Wed Sep 1 20:49:44 UTC 1999

Jecel:
>Me:

>> It's a well known optimization for Smalltalk systems, to cache
>> 
>> <class, selector> -> <method>
>> 
>> mappings.  Class is the receiver's class, not the method's implementation
>> class.  This means, more than one key could reference to the same method.
>
>Exactly. But note that the class of "self" is different for
>executions of the same method associated with different keys.
>This suggests compiling different native codes for the same
>source method, which is the idea behind "customization".

Either you didn't understand my example or I don't understand your answer
(probably the latter, I guess).  You're talking about Smalltalk, right?
Why the class of "self" is different and want keys do you refer to?

>> Can I simply replace "class" with "map object" in Self and use the same
>> caching with the same results?

>Yes, maps can be a part of the key for the cache.

?

>> Now, using #doesNotUnderstand in Smalltalk is not that uncommon and using
>> DNU should be cachable, too.  I'm not sure how to extend the mechanism, but
>> I think, mapping
>> 
>> <myclass, #foobar> -> <Object>>doesNotUnderstand:>
>> 
>> after you noticed that #foobar doesn't exists, should be sufficient. Am I
>> wrong? 
>
>Supposing that myclass overrides #doesNotUnderstand:, it would
>be better to map <myclass, #foobar> to <myclass>>doesNotUnderstand:>,
>right?

Of course.  Here's the example (for Smalltalk):  Suppose we've A and B,
subclass of A and C, subclass of B.  Suppose that A implements method x
(which I write as A>>x).  Let a,b,c instances of A, B and C.

If we have "c x", this generates  <C, #x> -> <A>>x>
If we have "b x", this generates  <B, #x> -> <A>>x>

If we now add x to B, the caches need to be flushed and the same message
sends generate different keys now.  Is this what you were refering to above?

"c x" -->  <C, #x> -> <B>>x>
"b x" -->  <B, #x> -> <B>>x>
"a x" -->  <A, #x> -> <A>>x>

If B>>x would contain a "super x", and we have to predend to by a
superclass(receiver), that is an A to do the lookup.  The invocation is of
course made for b.

>The answer is to do away with all of this and use reflection with
>some agressive optimization (partial evaluation, for example).

Do you have a concrete example as why reflection would help here and how?

>As I mentioned in my other email, this is very complicated. The
>error ends up in a method in the process object, and it checks
>if the object happens to understand the message 'undefinedSelector:...'

I'd do it the othe way round.

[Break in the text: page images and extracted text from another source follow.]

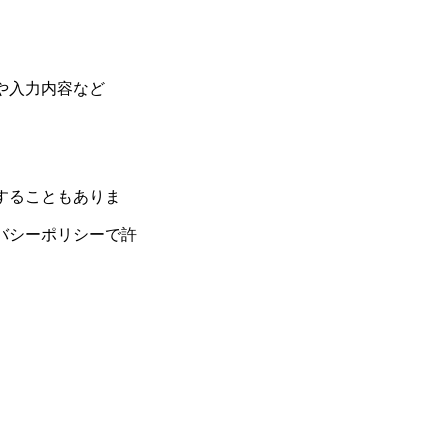
や入力内容など
することもありま
バシーポリシーで許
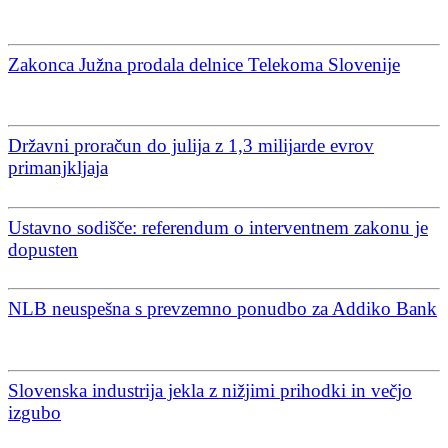
Zakonca Južna prodala delnice Telekoma Slovenije
Državni proračun do julija z 1,3 milijarde evrov
primanjkljaja
Ustavno sodišče: referendum o interventnem zakonu je
dopusten
NLB neuspešna s prevzemno ponudbo za Addiko Bank
Slovenska industrija jekla z nižjimi prihodki in večjo
izgubo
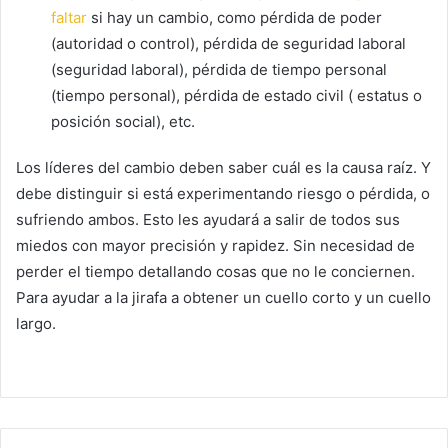
faltar
si hay un cambio, como pérdida de poder
(autoridad o control), pérdida de seguridad laboral
(seguridad laboral), pérdida de tiempo personal
(tiempo personal), pérdida de estado civil ( estatus o
posición social), etc.
Los líderes del cambio deben saber cuál es la causa raíz.
Y
debe distinguir si está experimentando riesgo o pérdida, o
sufriendo ambos.
Esto les ayudará a salir de todos sus
miedos con mayor precisión y rapidez.
Sin necesidad de
perder el tiempo detallando cosas que no le conciernen.
Para ayudar a la jirafa a obtener un cuello corto y un cuello
largo.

First lets the VM determine wether there's
the right method.  If yes, let's call it directly without noticing the
process (or thread object as I would probably call it)  Otherwise, it's the
right way (at least the way I'd have expected) to notify the process that
there's an object that doesn't understand what it should.

This should improve the performance as the VM is probably that part of the
system that can do the fasted method lookup and invocation.  Anything I
missed?

BTW, what if there's no process object or that objects doesn't understand
the right message? Kernel panic?  ;-)  Perhaps the right time to reinvent
the "guru meditation"...

>In Self 4.0, all methods are connected via doubly linked lists
>to all slots that were involved in its compilation. If *any*
>of them are changed (eliminated, new one with same name added
>in child, etc.) then it is purged from the compiled code cache.

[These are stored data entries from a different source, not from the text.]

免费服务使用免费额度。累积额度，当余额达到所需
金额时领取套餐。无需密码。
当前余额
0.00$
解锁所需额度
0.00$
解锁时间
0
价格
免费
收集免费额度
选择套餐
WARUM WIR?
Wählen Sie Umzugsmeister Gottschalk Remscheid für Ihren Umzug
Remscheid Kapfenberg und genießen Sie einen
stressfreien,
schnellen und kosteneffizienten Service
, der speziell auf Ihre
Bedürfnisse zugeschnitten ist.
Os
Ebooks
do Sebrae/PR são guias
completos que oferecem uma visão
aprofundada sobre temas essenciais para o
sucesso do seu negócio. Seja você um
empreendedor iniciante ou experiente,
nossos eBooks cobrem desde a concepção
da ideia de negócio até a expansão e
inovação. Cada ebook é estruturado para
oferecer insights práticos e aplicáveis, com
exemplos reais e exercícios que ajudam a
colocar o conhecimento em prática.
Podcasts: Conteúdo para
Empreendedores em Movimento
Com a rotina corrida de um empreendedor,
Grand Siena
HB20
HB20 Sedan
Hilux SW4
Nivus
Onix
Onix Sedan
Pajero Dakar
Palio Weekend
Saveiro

Probably the only way to do it.  Does anybody have a better idea?  Dave
perhaps?   Anything you'd change for a new self system?

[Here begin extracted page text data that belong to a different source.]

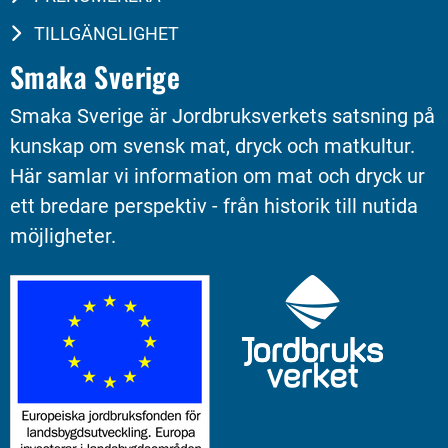
TILLGÄNGLIGHET
Smaka Sverige
Smaka Sverige är Jordbruksverkets satsning på 
kunskap om svensk mat, dryck och matkultur. 
Här samlar vi information om mat och dryck ur 
ett bredare perspektiv - från historik till nutida 
möjligheter.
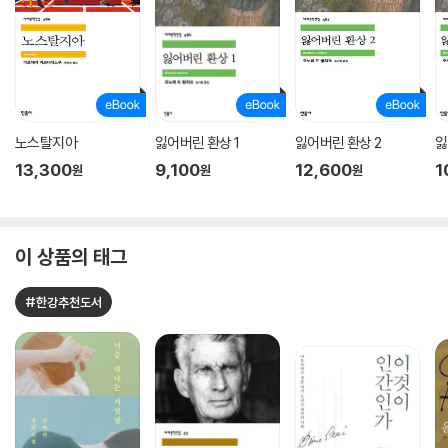
노스탈지아
잃어버린 환상 1
잃어버린 환상 2
잃
13,300
9,100
12,600
1
원
원
원
이 상품의 태그
#한강추천도서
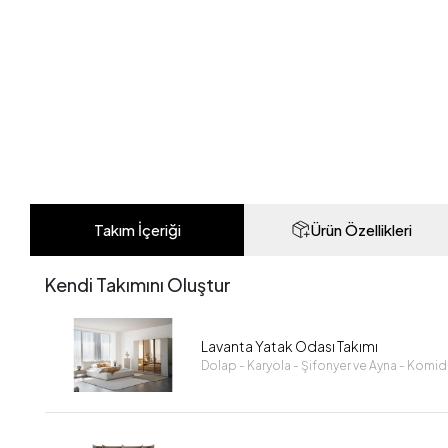
Takım İçeriği
Ürün Özellikleri
Kendi Takımını Oluştur
Lavanta Yatak Odası Takımı
Dolap - Karyola - Şifonyer ve Ayna - Komid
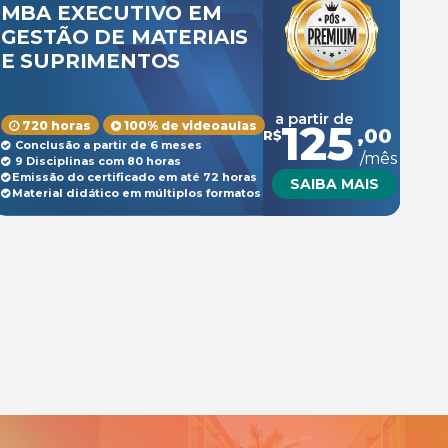
MBA EXECUTIVO EM
GESTÃO DE MATERIAIS
E SUPRIMENTOS
a partir de
125
720 horas
100% de videoaulas
,00
R$
Conclusão a partir de 6 meses
/mês
9 Disciplinas com 80 horas
Emissão do certificado em até 72 horas
SAIBA MAIS
Material didático em múltiplos formatos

>PICs are very hard to integrate into an interpreter. Note that
>your cache works at the receiving site (and so mixes the results
>of all callers), while ICs and PICs work at the calling site, and
>so there are more of them and they are more precise.

I know.  This is why inline caches are considered to do even better caching
ratios.  Creating a double-linked list of all PICs could do the trick.
This -- as written without further checking -- should do the trick

if (receiver.map != map_I_expect_here) {
  push(receiver);
  map_I_expect_here = receiver.map;
  method = do_the_normal_lookup(selector);
}
invoke_remembered(method);
// "map_I_expected_here" and "method" static local vars
// need aditional storage for "prev_cache" and "next_cache"

which would normally be some kind of assembler.  One problem could be that
in the caching case, we need a jump which is bad for modern processors.  So
logic should be inverted.  However, in all cases, we'd need a jump over the
static variables if they're stored local to the invocation.  One could
setup an extern cache array which would then store map, method pairs (prev
and next aren't needed in that case) but this would break locality of the
code.  Self-modifying code which would hide the vars in constant
assignments to some dummy register would be yet another solution.

bye
--
Stefan Matthias Aust  //  Bevor wir fallen, fallen wir lieber auf.